(Stored dataset items)
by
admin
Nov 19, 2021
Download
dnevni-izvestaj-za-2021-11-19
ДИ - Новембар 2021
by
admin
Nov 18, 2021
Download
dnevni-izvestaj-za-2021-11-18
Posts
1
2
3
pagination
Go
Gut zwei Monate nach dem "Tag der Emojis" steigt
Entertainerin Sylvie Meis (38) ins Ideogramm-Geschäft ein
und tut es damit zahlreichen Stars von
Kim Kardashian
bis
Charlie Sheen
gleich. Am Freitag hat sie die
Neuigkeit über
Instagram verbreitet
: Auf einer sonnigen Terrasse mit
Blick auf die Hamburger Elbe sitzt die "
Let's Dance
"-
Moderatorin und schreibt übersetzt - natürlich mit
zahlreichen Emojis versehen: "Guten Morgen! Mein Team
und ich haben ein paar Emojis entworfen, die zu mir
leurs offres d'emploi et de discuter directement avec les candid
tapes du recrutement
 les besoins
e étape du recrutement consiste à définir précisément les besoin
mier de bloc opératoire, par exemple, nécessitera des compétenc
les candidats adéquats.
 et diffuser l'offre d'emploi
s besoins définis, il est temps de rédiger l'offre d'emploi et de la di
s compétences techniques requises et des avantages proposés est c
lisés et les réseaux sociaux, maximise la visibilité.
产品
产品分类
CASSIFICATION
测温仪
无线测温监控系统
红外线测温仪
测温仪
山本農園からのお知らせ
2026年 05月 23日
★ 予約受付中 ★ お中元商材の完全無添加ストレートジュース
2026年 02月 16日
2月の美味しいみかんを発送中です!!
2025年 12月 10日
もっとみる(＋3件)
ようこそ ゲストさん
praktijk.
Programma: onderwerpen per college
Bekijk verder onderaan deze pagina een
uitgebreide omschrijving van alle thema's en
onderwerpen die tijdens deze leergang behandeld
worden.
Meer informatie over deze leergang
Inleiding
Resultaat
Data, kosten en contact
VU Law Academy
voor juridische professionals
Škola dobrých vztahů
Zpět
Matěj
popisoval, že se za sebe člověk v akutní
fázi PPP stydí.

==

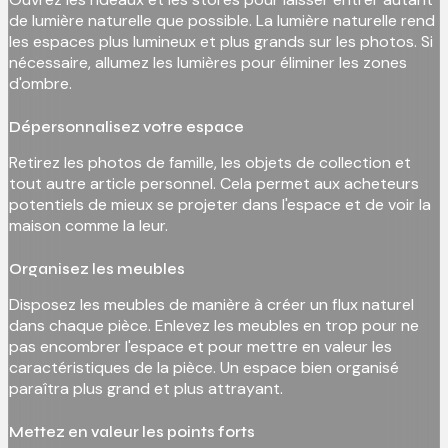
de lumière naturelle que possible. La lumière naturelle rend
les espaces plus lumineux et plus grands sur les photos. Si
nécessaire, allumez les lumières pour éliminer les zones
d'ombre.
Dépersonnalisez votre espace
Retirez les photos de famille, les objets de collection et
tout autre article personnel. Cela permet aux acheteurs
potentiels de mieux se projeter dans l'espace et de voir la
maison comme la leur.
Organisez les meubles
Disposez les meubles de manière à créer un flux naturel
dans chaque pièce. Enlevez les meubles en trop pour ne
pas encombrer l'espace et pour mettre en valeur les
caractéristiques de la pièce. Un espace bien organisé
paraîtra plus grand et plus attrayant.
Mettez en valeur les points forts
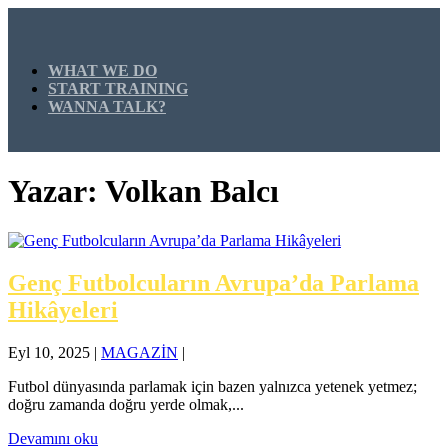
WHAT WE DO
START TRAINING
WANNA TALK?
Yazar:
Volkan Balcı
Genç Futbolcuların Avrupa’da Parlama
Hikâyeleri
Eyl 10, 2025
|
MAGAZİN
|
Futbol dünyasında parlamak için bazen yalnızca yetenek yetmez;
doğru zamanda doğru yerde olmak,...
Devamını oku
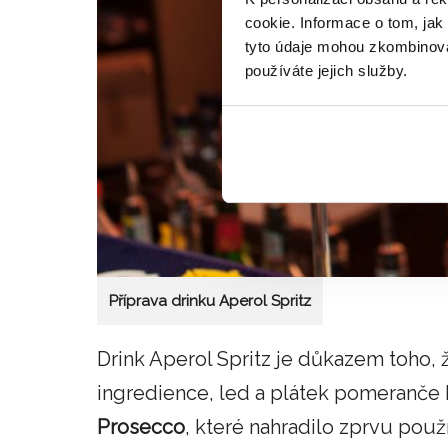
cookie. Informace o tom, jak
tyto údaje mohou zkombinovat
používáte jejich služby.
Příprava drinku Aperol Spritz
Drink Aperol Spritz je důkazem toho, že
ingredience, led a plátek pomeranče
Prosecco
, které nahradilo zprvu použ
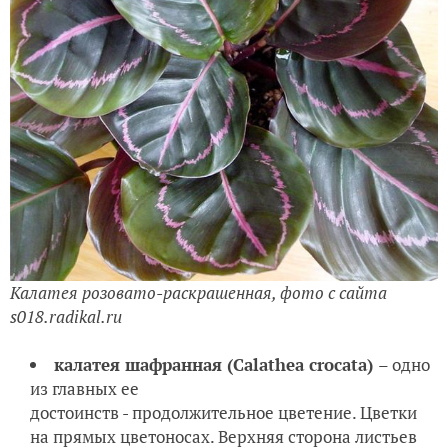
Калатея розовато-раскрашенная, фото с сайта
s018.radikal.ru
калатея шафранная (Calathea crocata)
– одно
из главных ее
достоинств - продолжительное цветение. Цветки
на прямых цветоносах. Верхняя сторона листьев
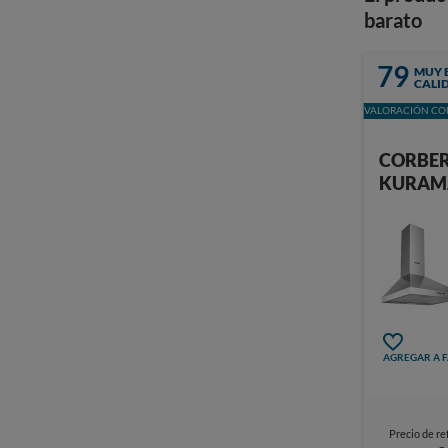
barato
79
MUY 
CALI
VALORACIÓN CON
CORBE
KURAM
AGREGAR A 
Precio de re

## Directive:
Among the entries above, find the line with "Kim Kardashian" and the line with "und ich haben"; give again exactly these two lines and all lines between them.

## Result:
Kim Kardashian
bis
Charlie Sheen
gleich. Am Freitag hat sie die
Neuigkeit über
Instagram verbreitet
: Auf einer sonnigen Terrasse mit
Blick auf die Hamburger Elbe sitzt die "
Let's Dance
"-
Moderatorin und schreibt übersetzt - natürlich mit
zahlreichen Emojis versehen: "Guten Morgen! Mein Team
und ich haben ein paar Emojis entworfen, die zu mir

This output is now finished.